Speeding up data import to Neo4j v5 and CSV format data #57

Open nickzren opened 10 months ago

nickzren commented 10 months ago

I encountered challenges while trying to load Hetionet data into my updated MacBook's Neo4j version 5.13. The existing Neo4j dumps were no longer compatible, and directly importing the data in JSON format was too time-consuming, taking an estimated 10+ hours.

To address this, I've written a script that efficiently converts JSON data to CSV format without any loss in node, edge, or property value information. The JSON-to-CSV conversion takes approximately 30 seconds, while uploading the CSV to Neo4j takes around 40 seconds.

I've organized each node and edge type into its own respective CSV file and accompanying Cypher script. I believe this will make it easier for people to understand and work with the data.

If this sounds useful, I'd be open to integrating these changes into the main branch. Let me know your thoughts.

You can find the revised code at: https://github.com/nickzren/hetionet/tree/csv

dhimmel commented 10 months ago

Awesome work @nickzren. Nice job finding an efficient import method that works with the latest Neo4j stack.

I took a quick look at the changes and I'll need a little more time to think about where the code belongs... since it could possibly live in dhimmel/integrate or hetio/hetnetpy rather than in this repo whose focus is more the data and not the code to generate the data.

Taking a step back, there's a couple contributions that will be of major utility (in order of importance/interest):

  1. a neo4j dump file that is compatible with neo4j 5 (and possibly future neo4j versions)
  2. code to generate the neo4j database and dump file (i.e. your csv branch)
  3. the csv files, but I'm a little cautious in that they have some similarities with the TSV files and we'd want to understand and document the differences.

Any thoughts?

nickzren commented 10 months ago

Thanks @dhimmel

I recognize the primary aim of this repo is data-centric rather than code-centric. However, I respectfully suggest that including data-specific scripts, such as Python and Cypher, could add value.
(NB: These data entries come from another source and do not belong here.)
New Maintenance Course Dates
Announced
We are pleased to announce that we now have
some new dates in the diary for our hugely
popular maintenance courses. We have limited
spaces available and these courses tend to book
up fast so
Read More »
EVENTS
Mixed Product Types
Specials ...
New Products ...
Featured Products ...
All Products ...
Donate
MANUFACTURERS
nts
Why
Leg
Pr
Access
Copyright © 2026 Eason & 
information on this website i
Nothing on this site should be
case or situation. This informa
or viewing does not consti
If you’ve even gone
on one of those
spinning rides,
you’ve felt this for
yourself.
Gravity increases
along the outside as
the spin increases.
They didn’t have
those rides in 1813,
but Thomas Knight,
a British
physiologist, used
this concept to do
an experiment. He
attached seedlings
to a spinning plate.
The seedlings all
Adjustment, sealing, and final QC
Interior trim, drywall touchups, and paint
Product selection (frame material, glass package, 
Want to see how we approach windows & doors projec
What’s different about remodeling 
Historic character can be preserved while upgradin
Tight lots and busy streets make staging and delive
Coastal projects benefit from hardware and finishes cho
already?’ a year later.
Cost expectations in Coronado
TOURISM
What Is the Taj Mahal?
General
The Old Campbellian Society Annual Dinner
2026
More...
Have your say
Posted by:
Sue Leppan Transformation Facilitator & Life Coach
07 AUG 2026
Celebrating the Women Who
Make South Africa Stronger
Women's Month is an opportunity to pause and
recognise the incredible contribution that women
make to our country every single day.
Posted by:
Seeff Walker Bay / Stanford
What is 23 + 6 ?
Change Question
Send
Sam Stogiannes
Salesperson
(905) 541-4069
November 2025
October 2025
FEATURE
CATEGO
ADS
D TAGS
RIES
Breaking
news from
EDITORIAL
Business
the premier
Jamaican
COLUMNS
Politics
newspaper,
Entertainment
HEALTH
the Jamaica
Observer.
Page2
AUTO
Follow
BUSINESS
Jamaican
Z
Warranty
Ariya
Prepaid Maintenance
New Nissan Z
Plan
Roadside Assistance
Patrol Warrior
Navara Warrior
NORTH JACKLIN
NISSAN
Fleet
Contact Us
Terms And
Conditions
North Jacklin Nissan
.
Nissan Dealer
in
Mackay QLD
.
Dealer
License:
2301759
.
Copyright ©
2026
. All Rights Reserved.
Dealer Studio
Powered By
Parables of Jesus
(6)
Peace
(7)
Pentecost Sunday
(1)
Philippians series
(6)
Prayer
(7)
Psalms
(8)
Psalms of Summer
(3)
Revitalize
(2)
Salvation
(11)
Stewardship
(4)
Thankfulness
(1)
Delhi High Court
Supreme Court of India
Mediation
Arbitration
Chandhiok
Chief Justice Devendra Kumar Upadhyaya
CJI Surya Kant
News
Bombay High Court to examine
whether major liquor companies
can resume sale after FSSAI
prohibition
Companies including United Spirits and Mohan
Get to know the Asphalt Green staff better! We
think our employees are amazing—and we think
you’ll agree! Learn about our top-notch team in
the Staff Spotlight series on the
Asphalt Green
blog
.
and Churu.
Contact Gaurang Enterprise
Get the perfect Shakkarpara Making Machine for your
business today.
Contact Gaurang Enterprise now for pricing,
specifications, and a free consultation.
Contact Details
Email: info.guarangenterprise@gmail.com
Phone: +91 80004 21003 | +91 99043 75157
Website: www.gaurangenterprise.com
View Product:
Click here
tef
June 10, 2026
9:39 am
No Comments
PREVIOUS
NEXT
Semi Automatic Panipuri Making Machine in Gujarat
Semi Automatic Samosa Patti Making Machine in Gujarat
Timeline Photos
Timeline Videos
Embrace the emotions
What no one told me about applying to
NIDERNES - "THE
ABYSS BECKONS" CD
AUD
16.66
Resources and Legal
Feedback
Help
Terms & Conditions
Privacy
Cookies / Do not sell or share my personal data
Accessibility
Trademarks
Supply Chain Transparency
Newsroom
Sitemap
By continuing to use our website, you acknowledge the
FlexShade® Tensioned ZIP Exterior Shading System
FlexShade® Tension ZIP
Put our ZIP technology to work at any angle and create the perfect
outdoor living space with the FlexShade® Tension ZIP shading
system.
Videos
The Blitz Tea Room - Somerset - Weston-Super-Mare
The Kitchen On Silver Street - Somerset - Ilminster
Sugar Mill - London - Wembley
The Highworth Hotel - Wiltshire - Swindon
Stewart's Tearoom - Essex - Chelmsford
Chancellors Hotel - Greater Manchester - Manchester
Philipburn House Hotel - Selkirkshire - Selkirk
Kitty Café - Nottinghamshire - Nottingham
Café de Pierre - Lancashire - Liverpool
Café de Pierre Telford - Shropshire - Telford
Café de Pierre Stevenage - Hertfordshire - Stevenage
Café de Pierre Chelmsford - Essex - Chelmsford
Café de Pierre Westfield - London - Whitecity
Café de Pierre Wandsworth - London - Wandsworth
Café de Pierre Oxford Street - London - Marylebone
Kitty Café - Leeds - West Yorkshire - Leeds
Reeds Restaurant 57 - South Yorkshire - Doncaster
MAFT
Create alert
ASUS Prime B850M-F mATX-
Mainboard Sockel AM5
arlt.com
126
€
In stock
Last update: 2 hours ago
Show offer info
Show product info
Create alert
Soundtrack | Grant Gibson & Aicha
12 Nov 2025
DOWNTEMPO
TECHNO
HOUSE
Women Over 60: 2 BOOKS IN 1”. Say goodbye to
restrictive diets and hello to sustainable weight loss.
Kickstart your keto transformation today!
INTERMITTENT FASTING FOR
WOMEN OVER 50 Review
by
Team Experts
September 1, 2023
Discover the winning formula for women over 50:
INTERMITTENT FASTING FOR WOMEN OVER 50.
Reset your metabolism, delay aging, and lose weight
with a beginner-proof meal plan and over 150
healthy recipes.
No strong opinion here, and I'll defer to your ultimate decision on the matter.

The CSV data is derived from JSON files and serves as a comprehensive dataset, including all properties for both nodes and edges.

CSV files and Cypher scripts are generated simultaneously to ensure data type consistency, making the data import into Neo4j unaffected by version changes.

Having separate CSV files for nodes and edges not only enhances the framework's comprehensibility but also allows users to easily choose or modify or extend the data.

I encountered difficulties with restoring from Neo4j dump files and couldn't resolve the issues, so I began exploring alternative solutions.

I'm still learning about this and graph databases, so any corrections are welcome.